#### What this task involves:
Give the material as a two-column CSV with the columns "field" and "value," one row per line. Start with the line containing "collection date: 1927-12-14/1928-03-15", continue through the line containing "catalogue / barcode: US 335613", and include only those lines. Put each entry in its own quoted field and replace any line breaks with spaces.

○ ○ ○ ○

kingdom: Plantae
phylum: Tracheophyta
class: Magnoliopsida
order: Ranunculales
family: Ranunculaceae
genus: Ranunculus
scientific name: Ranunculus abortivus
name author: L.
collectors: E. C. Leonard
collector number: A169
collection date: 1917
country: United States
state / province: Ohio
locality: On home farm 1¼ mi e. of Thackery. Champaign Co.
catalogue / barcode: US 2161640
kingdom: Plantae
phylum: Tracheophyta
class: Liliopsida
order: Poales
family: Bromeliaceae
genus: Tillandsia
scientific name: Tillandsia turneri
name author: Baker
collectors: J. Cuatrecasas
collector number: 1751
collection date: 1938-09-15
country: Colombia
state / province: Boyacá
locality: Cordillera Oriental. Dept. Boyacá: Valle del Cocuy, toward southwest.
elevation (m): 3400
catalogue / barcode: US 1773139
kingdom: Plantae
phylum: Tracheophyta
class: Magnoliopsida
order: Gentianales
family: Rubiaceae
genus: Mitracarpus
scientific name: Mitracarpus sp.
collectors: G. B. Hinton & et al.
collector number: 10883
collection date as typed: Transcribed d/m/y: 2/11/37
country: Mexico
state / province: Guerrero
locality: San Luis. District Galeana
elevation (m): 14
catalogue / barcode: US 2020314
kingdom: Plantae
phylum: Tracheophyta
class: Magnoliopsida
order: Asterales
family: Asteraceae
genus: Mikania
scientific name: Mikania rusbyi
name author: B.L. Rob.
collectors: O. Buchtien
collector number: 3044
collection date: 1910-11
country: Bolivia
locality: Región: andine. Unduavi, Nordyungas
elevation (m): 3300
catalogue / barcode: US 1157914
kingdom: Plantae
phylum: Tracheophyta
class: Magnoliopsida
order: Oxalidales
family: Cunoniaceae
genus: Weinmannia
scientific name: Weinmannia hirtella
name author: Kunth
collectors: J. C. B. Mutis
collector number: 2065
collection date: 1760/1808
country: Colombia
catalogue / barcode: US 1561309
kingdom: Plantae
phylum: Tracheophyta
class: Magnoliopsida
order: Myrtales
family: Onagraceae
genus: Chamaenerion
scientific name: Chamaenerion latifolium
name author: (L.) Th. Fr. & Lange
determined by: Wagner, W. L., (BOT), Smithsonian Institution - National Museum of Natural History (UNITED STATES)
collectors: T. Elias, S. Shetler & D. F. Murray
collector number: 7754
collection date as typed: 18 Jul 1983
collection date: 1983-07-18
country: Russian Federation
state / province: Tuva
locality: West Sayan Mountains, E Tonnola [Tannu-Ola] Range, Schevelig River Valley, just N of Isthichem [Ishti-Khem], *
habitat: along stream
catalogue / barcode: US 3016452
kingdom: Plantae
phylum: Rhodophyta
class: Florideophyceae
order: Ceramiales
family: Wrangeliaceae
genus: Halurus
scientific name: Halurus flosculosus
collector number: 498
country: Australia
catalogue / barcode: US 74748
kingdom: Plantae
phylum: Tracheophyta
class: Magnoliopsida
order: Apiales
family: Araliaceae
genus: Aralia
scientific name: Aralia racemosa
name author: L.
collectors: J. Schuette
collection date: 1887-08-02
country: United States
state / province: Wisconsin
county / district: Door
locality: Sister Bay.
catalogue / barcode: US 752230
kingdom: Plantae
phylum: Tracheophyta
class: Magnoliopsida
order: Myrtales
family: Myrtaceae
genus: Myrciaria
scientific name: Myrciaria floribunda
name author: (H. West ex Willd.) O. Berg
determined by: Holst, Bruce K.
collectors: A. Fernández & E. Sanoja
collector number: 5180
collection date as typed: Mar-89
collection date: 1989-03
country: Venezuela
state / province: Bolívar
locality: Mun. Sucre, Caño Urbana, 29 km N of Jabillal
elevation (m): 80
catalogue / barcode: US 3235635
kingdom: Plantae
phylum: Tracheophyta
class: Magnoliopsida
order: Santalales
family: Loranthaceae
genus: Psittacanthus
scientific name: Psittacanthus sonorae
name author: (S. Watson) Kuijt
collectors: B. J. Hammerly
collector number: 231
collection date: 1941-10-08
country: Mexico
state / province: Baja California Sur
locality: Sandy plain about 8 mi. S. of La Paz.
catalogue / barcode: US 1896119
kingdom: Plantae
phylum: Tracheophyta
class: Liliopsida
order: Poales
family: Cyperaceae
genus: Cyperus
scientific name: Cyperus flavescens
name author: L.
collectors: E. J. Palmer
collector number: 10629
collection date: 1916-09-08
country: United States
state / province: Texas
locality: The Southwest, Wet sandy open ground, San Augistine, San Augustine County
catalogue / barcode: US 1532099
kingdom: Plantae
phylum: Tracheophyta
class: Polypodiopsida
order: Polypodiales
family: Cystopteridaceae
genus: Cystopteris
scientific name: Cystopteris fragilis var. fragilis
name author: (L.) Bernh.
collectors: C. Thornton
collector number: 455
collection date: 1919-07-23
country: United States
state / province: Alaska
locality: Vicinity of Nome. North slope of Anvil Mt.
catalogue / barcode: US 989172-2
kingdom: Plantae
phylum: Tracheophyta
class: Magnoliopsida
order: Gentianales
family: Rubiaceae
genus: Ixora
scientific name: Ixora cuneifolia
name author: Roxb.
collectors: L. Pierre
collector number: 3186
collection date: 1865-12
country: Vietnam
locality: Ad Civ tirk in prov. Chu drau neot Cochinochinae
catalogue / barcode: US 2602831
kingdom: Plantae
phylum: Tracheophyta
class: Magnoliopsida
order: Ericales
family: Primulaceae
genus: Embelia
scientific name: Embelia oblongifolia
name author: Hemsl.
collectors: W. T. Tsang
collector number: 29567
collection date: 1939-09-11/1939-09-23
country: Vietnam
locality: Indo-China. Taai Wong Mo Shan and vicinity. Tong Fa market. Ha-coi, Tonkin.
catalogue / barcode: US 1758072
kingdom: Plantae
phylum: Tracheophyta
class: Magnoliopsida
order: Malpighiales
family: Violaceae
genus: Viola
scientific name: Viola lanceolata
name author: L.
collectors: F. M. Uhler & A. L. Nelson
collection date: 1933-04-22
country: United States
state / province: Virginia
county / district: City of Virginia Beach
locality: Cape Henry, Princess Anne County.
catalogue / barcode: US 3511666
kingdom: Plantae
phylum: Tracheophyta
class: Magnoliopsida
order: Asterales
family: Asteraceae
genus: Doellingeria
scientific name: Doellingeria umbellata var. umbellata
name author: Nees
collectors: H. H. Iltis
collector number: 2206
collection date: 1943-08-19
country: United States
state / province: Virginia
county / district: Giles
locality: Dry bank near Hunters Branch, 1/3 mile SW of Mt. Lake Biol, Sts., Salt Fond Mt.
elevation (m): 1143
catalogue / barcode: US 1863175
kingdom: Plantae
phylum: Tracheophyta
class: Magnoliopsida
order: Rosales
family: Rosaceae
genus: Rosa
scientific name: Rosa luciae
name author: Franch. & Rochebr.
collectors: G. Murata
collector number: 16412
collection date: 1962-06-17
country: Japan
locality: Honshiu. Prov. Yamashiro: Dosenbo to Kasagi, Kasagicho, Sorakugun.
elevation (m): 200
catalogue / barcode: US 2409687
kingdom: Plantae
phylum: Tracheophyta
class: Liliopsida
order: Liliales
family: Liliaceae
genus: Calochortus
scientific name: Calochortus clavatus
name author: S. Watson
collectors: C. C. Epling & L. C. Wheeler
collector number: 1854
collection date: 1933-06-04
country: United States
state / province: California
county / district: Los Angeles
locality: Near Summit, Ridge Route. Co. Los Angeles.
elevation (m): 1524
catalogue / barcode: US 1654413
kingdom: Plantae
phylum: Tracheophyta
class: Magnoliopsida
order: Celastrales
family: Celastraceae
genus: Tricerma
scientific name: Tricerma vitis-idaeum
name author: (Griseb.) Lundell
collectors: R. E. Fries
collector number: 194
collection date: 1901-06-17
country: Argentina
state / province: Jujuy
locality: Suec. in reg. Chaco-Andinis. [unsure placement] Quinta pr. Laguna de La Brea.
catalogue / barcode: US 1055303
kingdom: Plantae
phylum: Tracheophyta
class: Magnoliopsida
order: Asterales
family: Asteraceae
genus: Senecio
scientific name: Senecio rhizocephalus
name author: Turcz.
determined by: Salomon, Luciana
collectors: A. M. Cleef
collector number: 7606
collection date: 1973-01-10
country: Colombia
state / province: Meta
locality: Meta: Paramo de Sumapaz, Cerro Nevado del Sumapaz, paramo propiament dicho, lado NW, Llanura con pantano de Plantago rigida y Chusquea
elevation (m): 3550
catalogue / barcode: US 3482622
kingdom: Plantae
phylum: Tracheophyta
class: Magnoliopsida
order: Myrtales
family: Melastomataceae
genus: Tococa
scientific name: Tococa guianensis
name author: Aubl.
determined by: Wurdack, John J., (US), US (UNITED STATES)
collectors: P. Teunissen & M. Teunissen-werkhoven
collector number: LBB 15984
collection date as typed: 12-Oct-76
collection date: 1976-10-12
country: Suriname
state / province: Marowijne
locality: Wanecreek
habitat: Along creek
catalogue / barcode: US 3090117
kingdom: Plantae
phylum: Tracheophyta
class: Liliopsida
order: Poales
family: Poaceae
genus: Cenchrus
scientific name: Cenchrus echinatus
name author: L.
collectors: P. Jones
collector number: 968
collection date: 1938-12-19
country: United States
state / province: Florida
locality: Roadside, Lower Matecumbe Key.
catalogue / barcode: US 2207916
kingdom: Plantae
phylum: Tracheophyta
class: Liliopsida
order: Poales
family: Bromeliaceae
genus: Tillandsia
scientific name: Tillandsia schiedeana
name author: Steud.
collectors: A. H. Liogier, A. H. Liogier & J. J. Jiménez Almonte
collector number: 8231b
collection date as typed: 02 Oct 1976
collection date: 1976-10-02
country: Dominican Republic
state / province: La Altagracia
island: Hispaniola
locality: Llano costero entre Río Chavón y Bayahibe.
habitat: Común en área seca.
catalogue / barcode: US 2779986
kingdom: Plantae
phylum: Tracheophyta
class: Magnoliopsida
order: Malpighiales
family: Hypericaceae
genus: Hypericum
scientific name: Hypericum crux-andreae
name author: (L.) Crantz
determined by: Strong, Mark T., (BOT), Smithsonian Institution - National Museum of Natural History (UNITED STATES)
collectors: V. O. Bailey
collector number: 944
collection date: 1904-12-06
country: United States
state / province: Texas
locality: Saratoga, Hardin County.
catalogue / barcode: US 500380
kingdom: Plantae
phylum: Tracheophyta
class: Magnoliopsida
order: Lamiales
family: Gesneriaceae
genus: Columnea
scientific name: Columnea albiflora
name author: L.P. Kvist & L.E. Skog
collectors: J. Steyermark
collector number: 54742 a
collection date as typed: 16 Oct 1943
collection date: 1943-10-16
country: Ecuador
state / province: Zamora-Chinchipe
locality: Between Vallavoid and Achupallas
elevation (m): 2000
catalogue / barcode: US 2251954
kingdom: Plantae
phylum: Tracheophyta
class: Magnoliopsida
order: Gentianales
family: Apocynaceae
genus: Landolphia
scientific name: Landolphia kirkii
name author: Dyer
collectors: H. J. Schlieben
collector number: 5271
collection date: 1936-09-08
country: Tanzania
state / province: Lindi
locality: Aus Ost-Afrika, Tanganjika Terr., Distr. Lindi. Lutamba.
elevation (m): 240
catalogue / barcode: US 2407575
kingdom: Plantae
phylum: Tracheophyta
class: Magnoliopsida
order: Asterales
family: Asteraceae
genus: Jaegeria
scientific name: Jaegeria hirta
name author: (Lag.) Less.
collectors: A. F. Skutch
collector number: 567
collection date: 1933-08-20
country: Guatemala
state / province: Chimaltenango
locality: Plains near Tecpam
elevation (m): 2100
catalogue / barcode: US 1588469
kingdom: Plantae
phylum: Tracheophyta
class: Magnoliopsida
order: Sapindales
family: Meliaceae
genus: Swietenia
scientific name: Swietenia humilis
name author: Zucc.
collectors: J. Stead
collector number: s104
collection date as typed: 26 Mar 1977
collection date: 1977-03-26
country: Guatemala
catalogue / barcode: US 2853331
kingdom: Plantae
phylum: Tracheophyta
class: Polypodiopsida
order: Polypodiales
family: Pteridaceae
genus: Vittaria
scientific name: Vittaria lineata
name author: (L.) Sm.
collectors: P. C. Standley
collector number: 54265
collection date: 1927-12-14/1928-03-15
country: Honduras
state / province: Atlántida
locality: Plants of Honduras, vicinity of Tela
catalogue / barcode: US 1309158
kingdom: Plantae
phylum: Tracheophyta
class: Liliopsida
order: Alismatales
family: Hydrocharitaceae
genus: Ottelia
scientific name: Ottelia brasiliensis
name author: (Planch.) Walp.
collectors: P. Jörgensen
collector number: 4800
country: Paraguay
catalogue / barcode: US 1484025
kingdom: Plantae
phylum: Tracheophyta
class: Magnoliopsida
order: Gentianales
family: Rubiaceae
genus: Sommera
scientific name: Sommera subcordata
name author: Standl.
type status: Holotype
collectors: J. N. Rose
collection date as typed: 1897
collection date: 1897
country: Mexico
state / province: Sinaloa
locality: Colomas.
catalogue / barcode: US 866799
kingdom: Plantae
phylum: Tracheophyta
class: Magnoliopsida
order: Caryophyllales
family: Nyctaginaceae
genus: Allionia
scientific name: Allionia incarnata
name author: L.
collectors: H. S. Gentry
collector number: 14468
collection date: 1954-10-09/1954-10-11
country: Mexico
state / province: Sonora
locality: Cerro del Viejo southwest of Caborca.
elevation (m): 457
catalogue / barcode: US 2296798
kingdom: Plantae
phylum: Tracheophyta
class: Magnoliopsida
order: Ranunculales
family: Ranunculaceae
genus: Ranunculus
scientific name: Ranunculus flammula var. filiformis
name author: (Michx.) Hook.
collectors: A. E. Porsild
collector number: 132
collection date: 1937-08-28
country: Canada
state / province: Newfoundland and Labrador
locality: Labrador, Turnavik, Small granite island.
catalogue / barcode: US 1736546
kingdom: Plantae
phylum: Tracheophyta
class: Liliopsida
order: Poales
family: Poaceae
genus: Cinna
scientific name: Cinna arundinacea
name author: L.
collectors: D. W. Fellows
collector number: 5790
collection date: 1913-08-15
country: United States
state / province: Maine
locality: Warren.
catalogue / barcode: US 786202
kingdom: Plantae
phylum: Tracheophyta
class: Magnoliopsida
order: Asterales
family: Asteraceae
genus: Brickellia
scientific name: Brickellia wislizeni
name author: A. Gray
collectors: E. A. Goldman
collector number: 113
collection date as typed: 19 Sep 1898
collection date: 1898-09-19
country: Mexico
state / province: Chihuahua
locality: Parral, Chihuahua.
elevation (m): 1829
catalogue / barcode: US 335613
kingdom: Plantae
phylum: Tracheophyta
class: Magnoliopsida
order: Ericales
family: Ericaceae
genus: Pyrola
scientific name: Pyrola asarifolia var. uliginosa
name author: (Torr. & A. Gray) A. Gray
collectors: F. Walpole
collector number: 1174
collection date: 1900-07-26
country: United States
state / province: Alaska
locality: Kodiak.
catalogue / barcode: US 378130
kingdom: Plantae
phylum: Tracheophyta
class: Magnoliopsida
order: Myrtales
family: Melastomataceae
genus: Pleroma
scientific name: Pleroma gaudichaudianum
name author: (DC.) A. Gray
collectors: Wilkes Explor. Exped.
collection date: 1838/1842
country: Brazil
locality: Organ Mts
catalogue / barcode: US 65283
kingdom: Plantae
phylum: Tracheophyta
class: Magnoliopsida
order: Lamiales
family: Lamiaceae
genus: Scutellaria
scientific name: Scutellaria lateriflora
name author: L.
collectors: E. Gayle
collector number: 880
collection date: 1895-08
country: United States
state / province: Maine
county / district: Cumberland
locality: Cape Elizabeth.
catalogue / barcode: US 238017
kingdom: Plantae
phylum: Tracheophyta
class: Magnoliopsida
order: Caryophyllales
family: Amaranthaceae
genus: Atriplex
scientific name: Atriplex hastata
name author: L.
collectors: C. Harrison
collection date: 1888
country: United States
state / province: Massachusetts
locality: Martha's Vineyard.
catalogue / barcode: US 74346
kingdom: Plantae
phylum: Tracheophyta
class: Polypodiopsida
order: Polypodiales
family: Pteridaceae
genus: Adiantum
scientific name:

○ ○ ○ ○

#### Answer to the task:
field,value
"collection date:","1927-12-14/1928-03-15"
"country:","Honduras"
"state / province:","Atlántida"
"locality:","Plants of Honduras, vicinity of Tela"
"catalogue / barcode:","US 1309158"
"kingdom:","Plantae"
"phylum:","Tracheophyta"
"class:","Liliopsida"
"order:","Alismatales"
"family:","Hydrocharitaceae"
"genus:","Ottelia"
"scientific name:","Ottelia brasiliensis"
"name author:","(Planch.) Walp."
"collectors:","P. Jörgensen"
"collector number:","4800"
"country:","Paraguay"
"catalogue / barcode:","US 1484025"
"kingdom:","Plantae"
"phylum:","Tracheophyta"
"class:","Magnoliopsida"
"order:","Gentianales"
"family:","Rubiaceae"
"genus:","Sommera"
"scientific name:","Sommera subcordata"
"name author:","Standl."
"type status:","Holotype"
"collectors:","J. N. Rose"
"collection date as typed:","1897"
"collection date:","1897"
"country:","Mexico"
"state / province:","Sinaloa"
"locality:","Colomas."
"catalogue / barcode:","US 866799"
"kingdom:","Plantae"
"phylum:","Tracheophyta"
"class:","Magnoliopsida"
"order:","Caryophyllales"
"family:","Nyctaginaceae"
"genus:","Allionia"
"scientific name:","Allionia incarnata"
"name author:","L."
"collectors:","H. S. Gentry"
"collector number:","14468"
"collection date:","1954-10-09/1954-10-11"
"country:","Mexico"
"state / province:","Sonora"
"locality:","Cerro del Viejo southwest of Caborca."
"elevation (m):","457"
"catalogue / barcode:","US 2296798"
"kingdom:","Plantae"
"phylum:","Tracheophyta"
"class:","Magnoliopsida"
"order:","Ranunculales"
"family:","Ranunculaceae"
"genus:","Ranunculus"
"scientific name:","Ranunculus flammula var. filiformis"
"name author:","(Michx.) Hook."
"collectors:","A. E. Porsild"
"collector number:","132"
"collection date:","1937-08-28"
"country:","Canada"
"state / province:","Newfoundland and Labrador"
"locality:","Labrador, Turnavik, Small granite island."
"catalogue / barcode:","US 1736546"
"kingdom:","Plantae"
"phylum:","Tracheophyta"
"class:","Liliopsida"
"order:","Poales"
"family:","Poaceae"
"genus:","Cinna"
"scientific name:","Cinna arundinacea"
"name author:","L."
"collectors:","D. W. Fellows"
"collector number:","5790"
"collection date:","1913-08-15"
"country:","United States"
"state / province:","Maine"
"locality:","Warren."
"catalogue / barcode:","US 786202"
"kingdom:","Plantae"
"phylum:","Tracheophyta"
"class:","Magnoliopsida"
"order:","Asterales"
"family:","Asteraceae"
"genus:","Brickellia"
"scientific name:","Brickellia wislizeni"
"name author:","A. Gray"
"collectors:","E. A. Goldman"
"collector number:","113"
"collection date as typed:","19 Sep 1898"
"collection date:","1898-09-19"
"country:","Mexico"
"state / province:","Chihuahua"
"locality:","Parral, Chihuahua."
"elevation (m):","1829"
"catalogue / barcode:","US 335613"